There's an age-old canard about who invented Rock-n-Roll, with various luminaries from Louis Jourdan to Chuck Berry getting the credit.
The name you most hear associated with that breakthrough? Why it's today's big birthday boy, who passed just shy of his 90th today at the end of last year.
Before he departed, he managed to assemble the building blocks of a great deal of the music of our epoch.
He came out of -- where else? -- The Lower Ninth Ward of the Crescent City of New Orleans, the epicenter of American music.
His first big single, 1949's Fat Man, is thought by many to be the first issued example of what became known as Rock-n-Roll.
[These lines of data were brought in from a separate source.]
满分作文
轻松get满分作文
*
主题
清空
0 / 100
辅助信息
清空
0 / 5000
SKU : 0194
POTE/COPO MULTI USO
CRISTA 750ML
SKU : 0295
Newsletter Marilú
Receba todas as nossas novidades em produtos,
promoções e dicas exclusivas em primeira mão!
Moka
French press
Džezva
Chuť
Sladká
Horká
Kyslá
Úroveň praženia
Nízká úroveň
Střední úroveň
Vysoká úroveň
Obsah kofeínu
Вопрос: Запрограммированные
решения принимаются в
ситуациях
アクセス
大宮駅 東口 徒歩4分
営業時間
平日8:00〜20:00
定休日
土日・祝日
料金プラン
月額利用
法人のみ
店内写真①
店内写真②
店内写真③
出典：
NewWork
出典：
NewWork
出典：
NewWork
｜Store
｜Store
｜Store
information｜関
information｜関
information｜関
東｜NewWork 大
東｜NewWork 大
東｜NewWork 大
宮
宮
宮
Many more singles followed. Blueberry Hill. Walkin' to New Orleans. Blue Monday. A great deal of them are still as beloved and standard today as they were when the airwaves first crackled with the message of our hero nearly 70 (!!!) years ago.
One or more of them is being played somewhere in the world right as I'm typing this. This will continue to infinity or human extinction, whichever comes first.
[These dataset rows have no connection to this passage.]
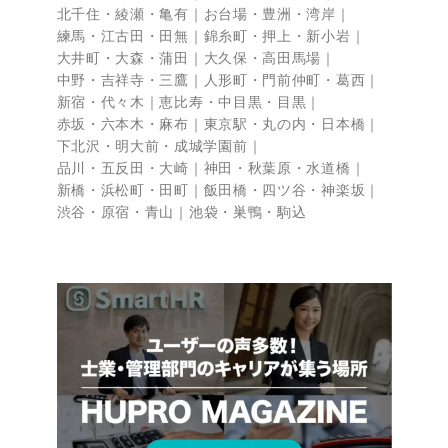
北千住・綾瀬・亀有
お台場・豊洲・湾岸
練馬・江古田・田無
錦糸町・押上・新小岩
大井町・大森・蒲田
大久保・高田馬場
中野・吉祥寺・三鷹
人形町・門前仲町・葛西
新宿・代々木
恵比寿・中目黒・目黒
赤坂・六本木・麻布
東京駅・丸の内・日本橋
下北沢・明大前・成城学園前
品川・五反田・大崎
神田・秋葉原・水道橋
新橋・浜松町・田町
飯田橋・四ツ谷・神楽坂
渋谷・原宿・青山
池袋・巣鴨・駒込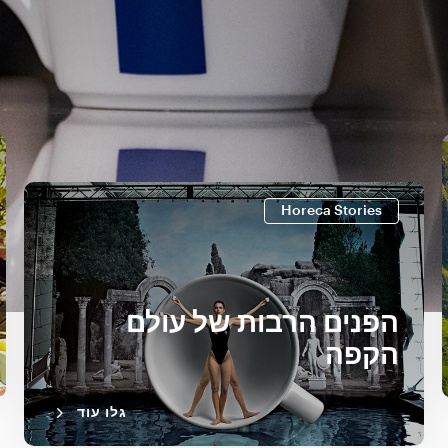
Horeca Stories
הפנים הרבות של עולם
הקפה
גלו עוד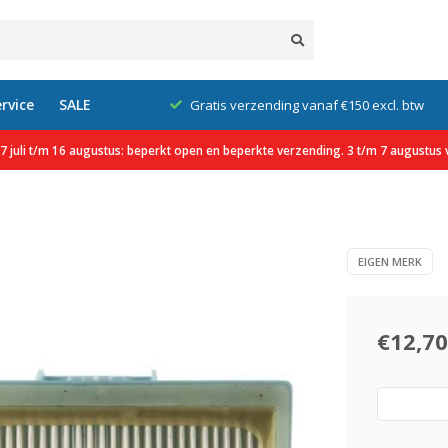
rvice
SALE
klanten
Gratis verzending vanaf €150 excl. btw
 juli t/m 16 augustus: beperkt open en beperkte verzending. 3 t/m 7 augustus v
EIGEN MERK
€12,70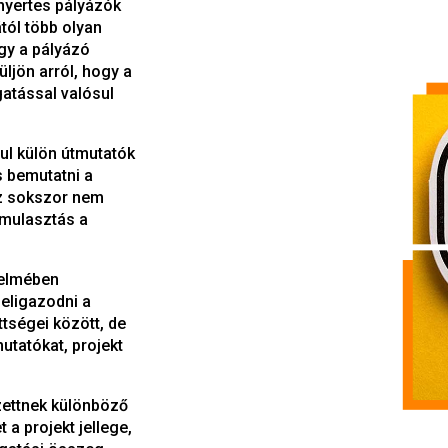
nyertes pályázók
tól több olyan
ogy a pályázó
ljön arról, hogy a
atással valósul
l külön útmutatók
s bemutatni a
z sokszor nem
 mulasztás a
delmében
 eligazodni a
tségei között, de
utatókat, projekt
ettnek különböző
 a projekt jellege,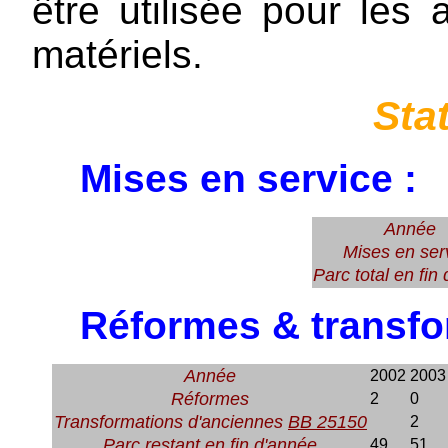
être utilisée pour le
matériels.
Sta
Mises en service :
Année
Mises en ser
Parc total en fin
Réformes & transfo
Année
2002
2003
Réformes
2
0
Transformations d'anciennes
BB 25150
2
Parc restant en fin d'année
49
51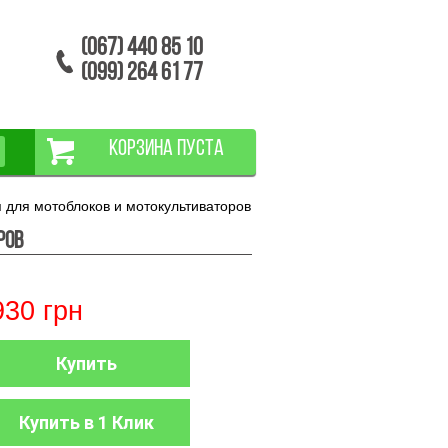
(067) 440 85 10
(099) 264 61 77
КОРЗИНА ПУСТА
 для мотоблоков и мотокультиваторов
ров
930
грн
Купить
Купить в 1 Клик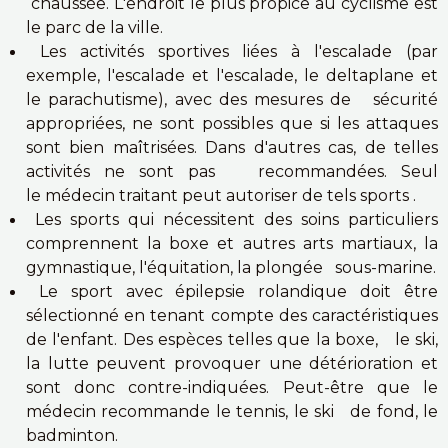
chaussée. L'endroit le plus propice au cyclisme est
le parc de la ville.
Les activités sportives liées à l'escalade (par
exemple, l'escalade et l'escalade, le deltaplane et
le parachutisme), avec des mesures de sécurité
appropriées, ne sont possibles que si les attaques
sont bien maîtrisées. Dans d'autres cas, de telles
activités ne sont pas recommandées. Seul
le médecin traitant peut autoriser de tels sports .
Les sports qui nécessitent des soins particuliers
comprennent la boxe et autres arts martiaux, la
gymnastique, l'équitation, la plongée sous-marine.
Le sport avec épilepsie rolandique doit être
sélectionné en tenant compte des caractéristiques
de l'enfant. Des espèces telles que la boxe, le ski,
la lutte peuvent provoquer une détérioration et
sont donc contre-indiquées. Peut-être que le
médecin recommande le tennis, le ski de fond, le
badminton.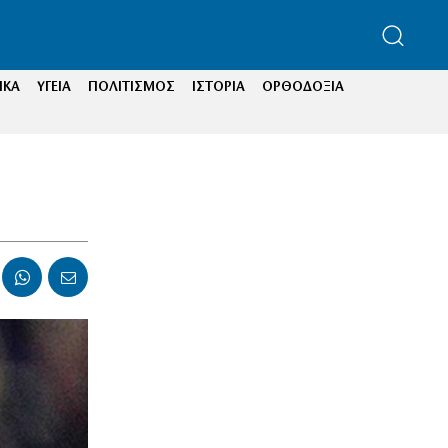
ΙΚΑ
ΥΓΕΙΑ
ΠΟΛΙΤΙΣΜΟΣ
ΙΣΤΟΡΙΑ
ΟΡΘΟΔΟΞΙΑ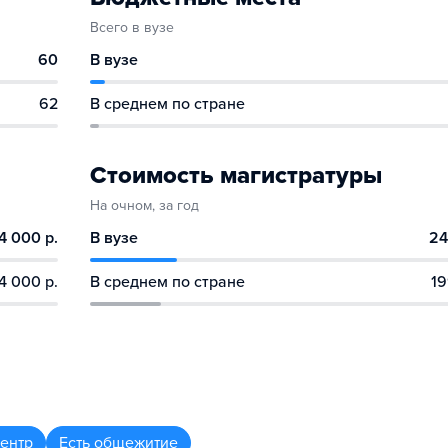
Всего в вузе
60
В вузе
62
В среднем по стране
Стоимость магистратуры
На очном, за год
4 000 р.
В вузе
24
4 000 р.
В среднем по стране
19
центр
Есть общежитие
No, the many roads of Rock and where it came from run to the far horizon, but they began with the sound, vision and music of Fats Domino.
He was born a long time ago in 1928 on this day, and although he left us recently there is no disputing what he will always mean to the trajectory of our lifetimes in sound.
Let's mark the occasion with a vintage video voyage to 1962, for 43+ minutes of a somehow unreleased DVD that features the man and his full coterie of bandmates bringing the goods to a French TV broadcast, probably sourced from the station master tapes from what I can tell.
Festival de Jazz d'Antibes
Palais des Sports
01 You Can Pack Your Suitcase
02 I’m Ready
03 Blue Monday
04 Mardi Gras In New Orleans
05 Blueberry Hill
06 Ain’t That Just Like a Woman?
07 Let the Four Winds Blow
09 I Want to Walk You Home
10 My Girl Josephine
11 I’m In Love Again
12 Ain’t That a Shame?
12 When the Saints Go Marchin’ In
Total time: 43:51
Fats Domino - piano & vocals
Dave Bartholomew - trumpet
Herbert Hardesty - tenor saxophone
Lee Allen - tenor saxophone
Buddy Hagans - tenor saxophone
Clarence Ford - baritone saxophone
Clarence "Tenoo" Coleman - drums
Roy Montrell - guitar
Jimmy Davis - bass
NTSC DVD of what looks like the station master tapes
2.92 GB NTSC here
If you saw the recent PBS-TV documentary on Fats, you'll recognize that this was the footage they went back to again and again for the clips. This, however, is the whole thing.
So there you have it, quite the prolific month from me in celebration of the magnificent melinated musicians here in BHM. I will be back in March with all sorts of silliness, but for now you better dig upon Antoine "Fats" Domino... he'd have been 90 today, but what he started will live to be 1,000,000,090.--J.